Python Librosa with Microphone input

So I am trying to get librosa to work with a microphone input instead of just a wav file and have been running to a few problems. Initially I use the pyaudio library to connect to the microphone but I am having trouble translating this data for librosa to use. Any suggestions on how this should be approached, or is it even possible?

A few things I tried include receiving data from pyaudio mic, decode it into an array of floats and pass it to librosa (as from the docs, this is what librosa does with wav files with .load), but it doesn't work as it produces the following error: "librosa.util.exceptions.ParameterError: Audio buffer is not finite everywhere"


FORMAT = pyaudio.paInt16
RATE = 44100
CHUNK = 2048
WIDTH = 2
CHANNELS = 2
RECORD_SECONDS = 5

stream = audio.open(format=FORMAT,
                    channels = CHANNELS,
                    rate = RATE,
                    input=True,
                    output=True,
                    frames_per_buffer=CHUNK)
while True:
        data = stream.read(CHUNK)
        data_float = np.fromstring(data , dtype=np.float16)
        data_np = np.array(data_float , dtype='d')
        # data in 1D array
        mfcc = librosa.feature.mfcc(data_np.flatten() , 44100)
        print(mfcc)

Solution

You can do it using callback function from pyaudio. I think it's easier using a class.

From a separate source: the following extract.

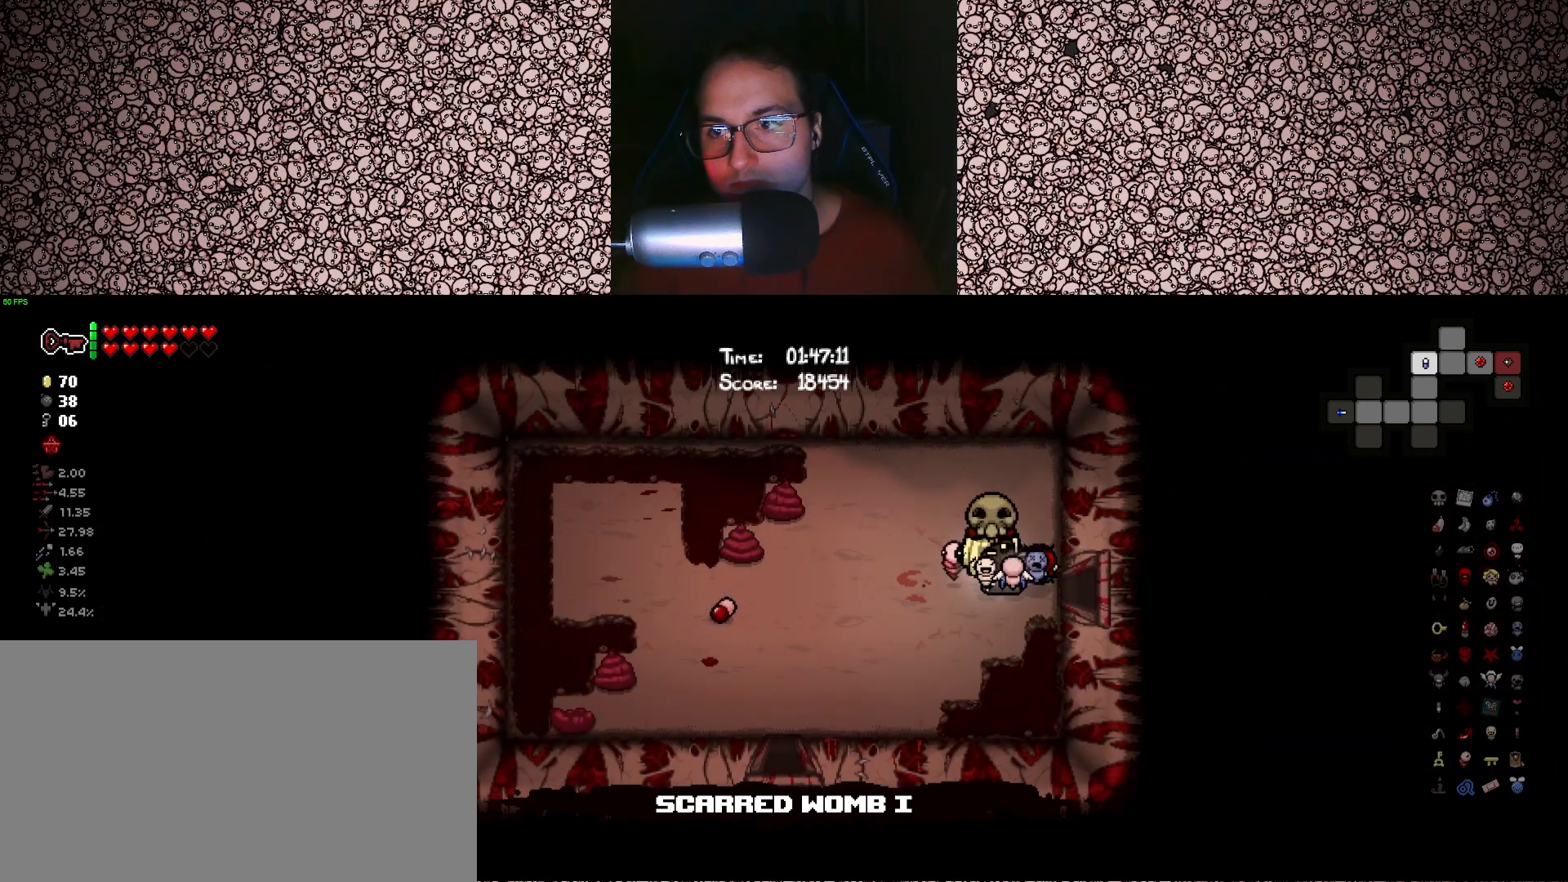
{"keys": ["d", "tab"], "events": [[250, "d", "down"]]}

In the constructor __init__ you define all the constant you need and you set the FORMAT to pyaudio.paFloat32 that will enable you later to use it with librosa.

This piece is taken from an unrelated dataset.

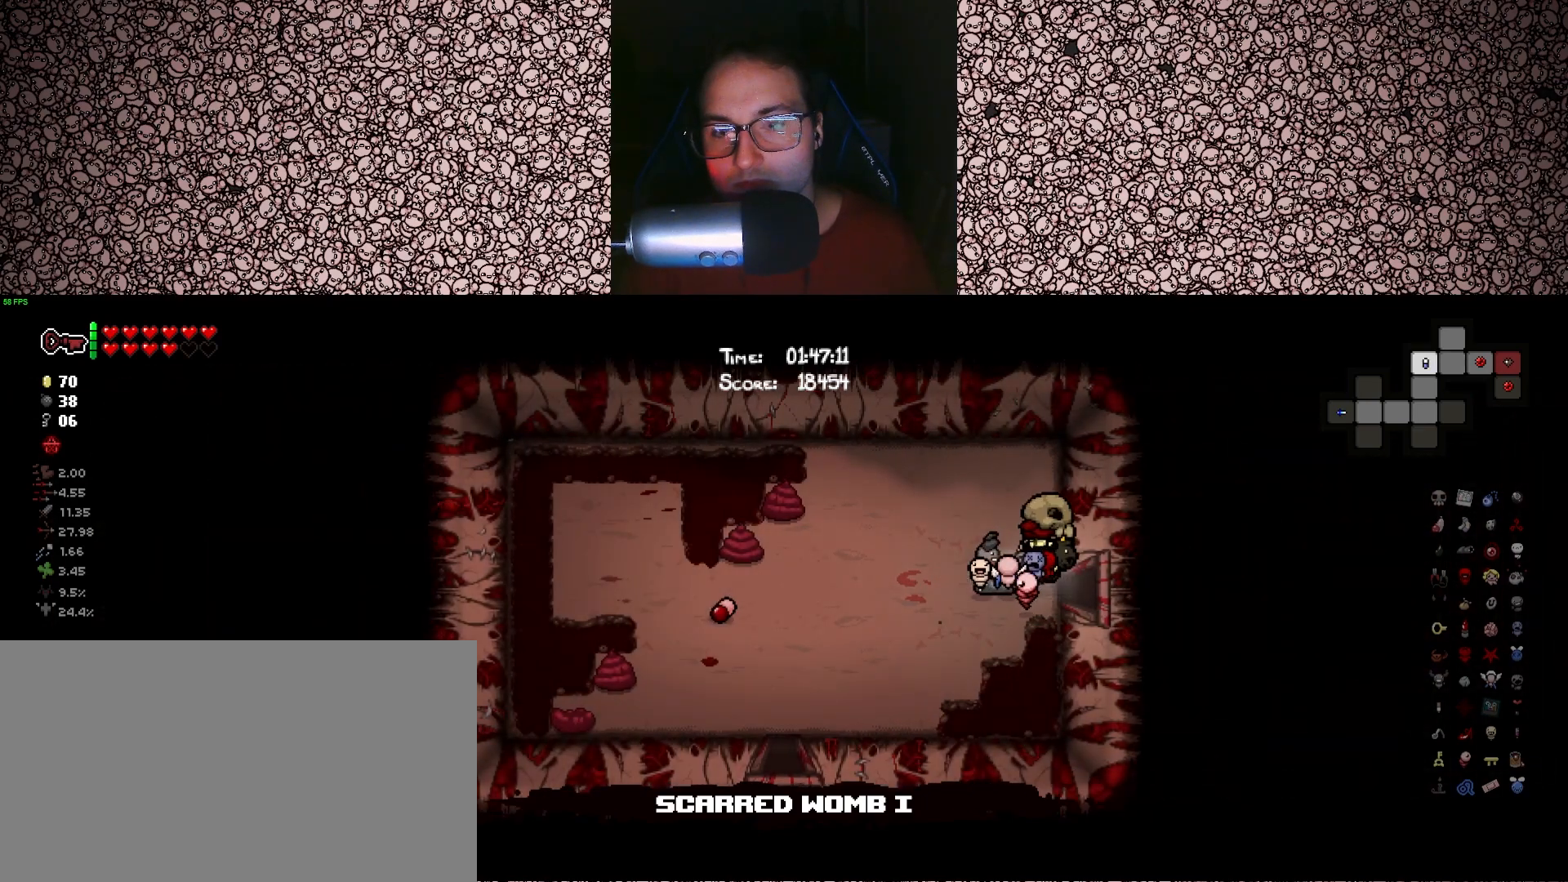
{"keys": ["d", "tab"], "events": []}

Then in the start method I open the audio stream. The stream_callback parameters in the .open() let you specify the way you want to implement your function.

callback method take as argument in_data, frame_count, time_info, flag then you receive the in_data in binaries. So you need to use np.frombuffer(in_data, dtype=np.float32) to convert them into a numpy array.

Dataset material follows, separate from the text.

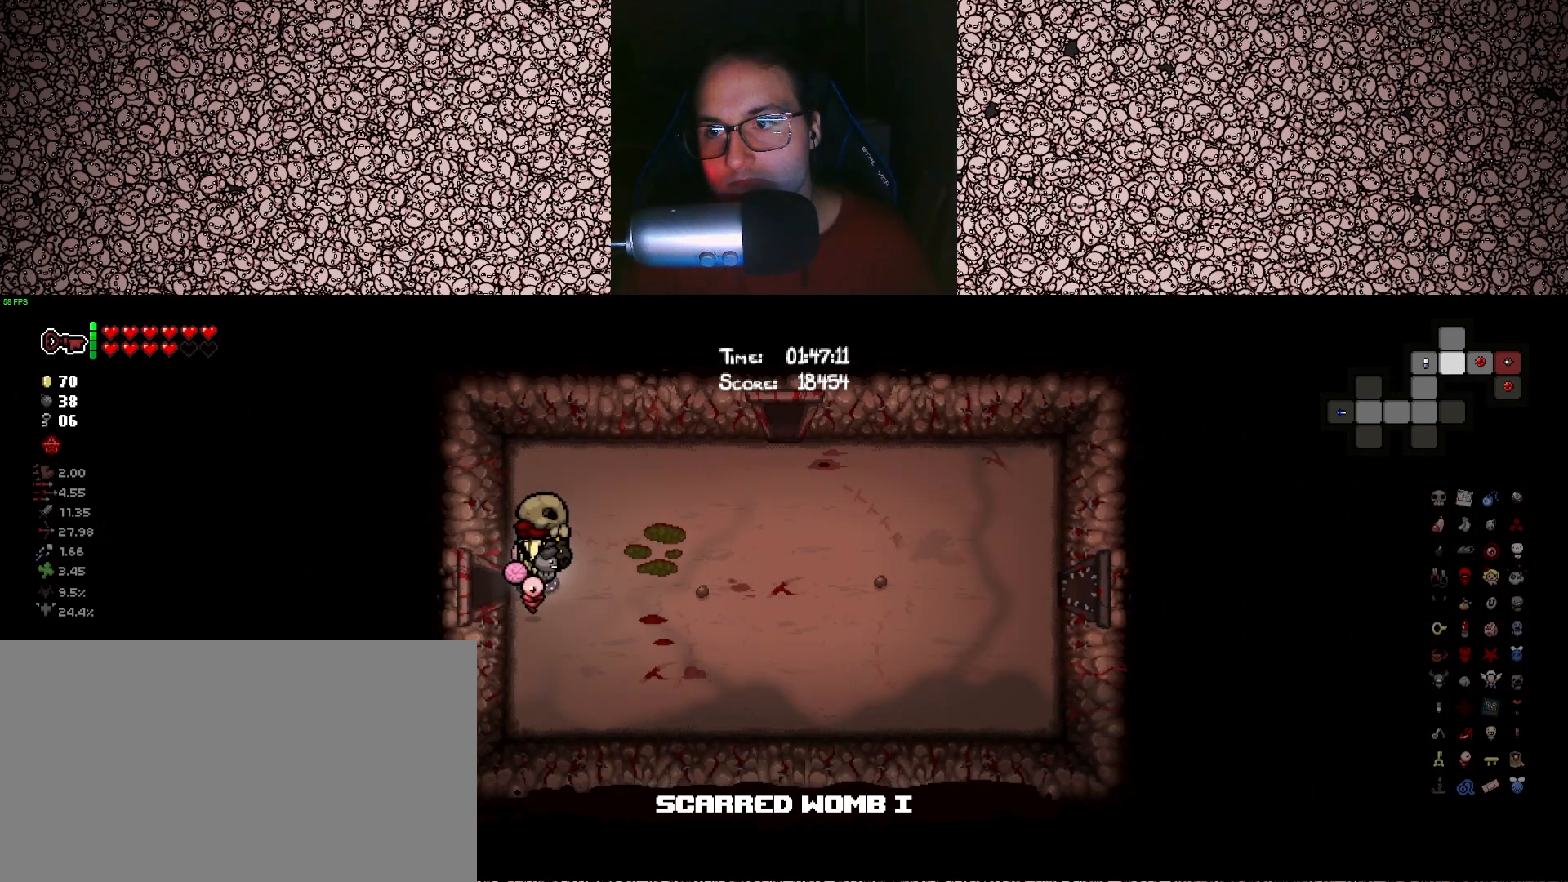
{"keys": ["d", "tab", "w"], "events": [[383, "w", "down"]]}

Once this is done you can use your numpy.ndarray as you normally would with librosa

I think this can be optimized, but this solution works fine for me, hoping it helps :)

import numpy as np
import pyaudio
import time
import librosa

class AudioHandler(object):
    def __init__(self):
        self.FORMAT = pyaudio.paFloat32
        self.CHANNELS = 1
        self.RATE = 44100
        self.CHUNK = 1024 * 2
        self.p = None
        self.stream = None

    def start(self):
        self.p = pyaudio.PyAudio()
        self.stream = self.p.open(format=self.FORMAT,
                                  channels=self.CHANNELS,
                                  rate=self.RATE,
                                  input=True,
                                  output=False,
                                  stream_callback=self.callback,
                                  frames_per_buffer=self.CHUNK)

    def stop(self):
        self.stream.close()
        self.p.terminate()

    def callback(self, in_data, frame_count, time_info, flag):
        numpy_array = np.frombuffer(in_data, dtype=np.float32)
        librosa.feature.mfcc(numpy_array)
        return None, pyaudio.paContinue

    def mainloop(self):
        while (self.stream.is_active()): # if using button you can set self.stream to 0 (self.stream = 0), otherwise you can use a stop condition
            time.sleep(2.0)


audio = AudioHandler()
audio.start()     # open the the stream
audio.mainloop()  # main operations with librosa
audio.stop()